If you knew you were going to die tomorrow, what would you want your last meal to be like? Who would you want with you at your table? What would you want to talk about? Jesus wanted to share one last Passover meal together with his disciples.

Normally, the Passover meal was a time of celebration, eaten in one’s home with one’s family. Jesus had no home of his own, and his disciples were his family, so he took his place as the head of the family at the head of the table in a borrowed room. Normally, the Passover meal looked back to the events of the Exodus and the discussion centered around reflecting on and celebrating what God had done for his people. Jesus began discussing his coming betrayal; one of his own family, sitting around the table with him, was going to betray him in just a few hours. The atmosphere of celebration was surely gone from the room.

Normally, the items on the table of the Passover meal had symbolic significance, representing different aspects of God’s deliverance of his people from Egypt. Jesus changes the significance of the symbols; the broken bread represents his own body that would be broken the next day; the cup of wine they passed around represents his own blood that would be spilled as a sacrificial offering to establish a new covenant.

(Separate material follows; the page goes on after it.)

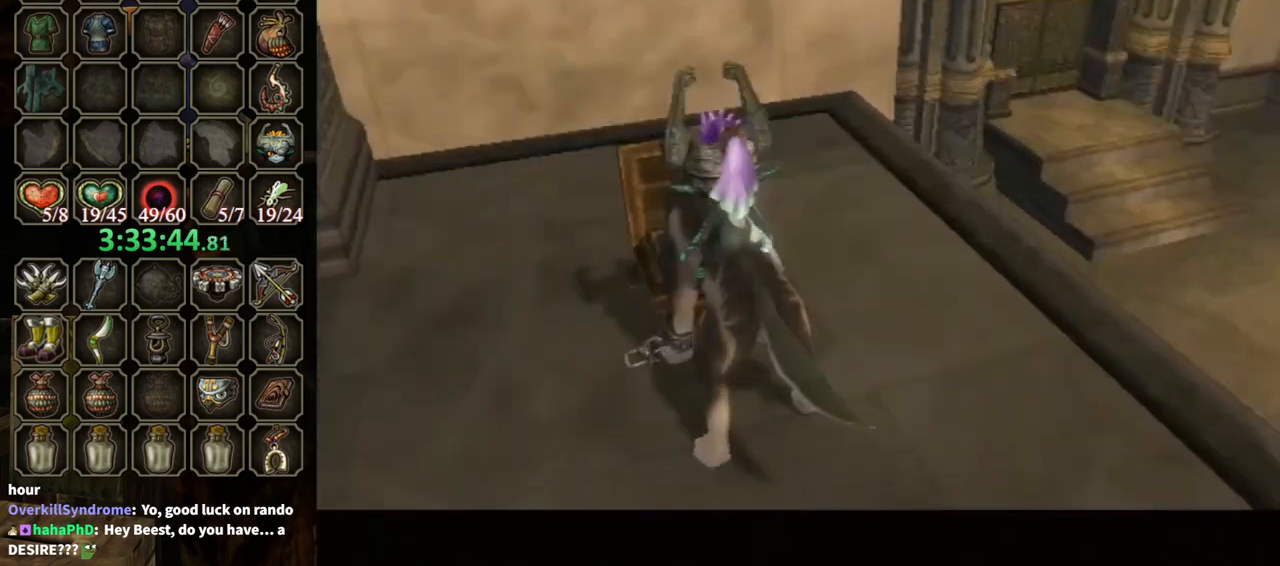
{"buttons": ["B"], "left_stick": "center", "right_stick": "center", "events": [[300, "B", "down"]]}
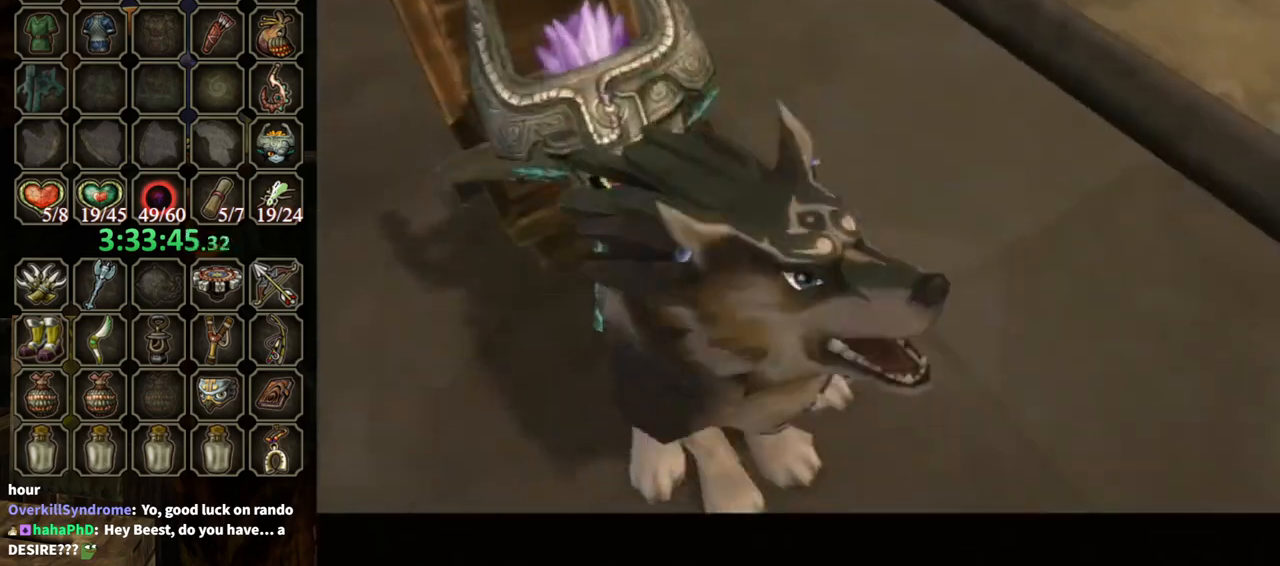
{"buttons": ["B"], "left_stick": "up-right", "right_stick": "center", "events": [[300, "left_stick", "up-right"]]}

The centerpiece of the Passover meal was the roasted lamb that the family would share for the main course. However, the Gospels do not mention the lamb on the table at all. This is probably because all attention must be focused on the Lamb sitting at the head of the table. Ultimately, that’s where our focus must remain as well; in all settings of life, we must keep our eyes fixed on “the Lamb of God, who takes away the sin of the world” (John 1:29).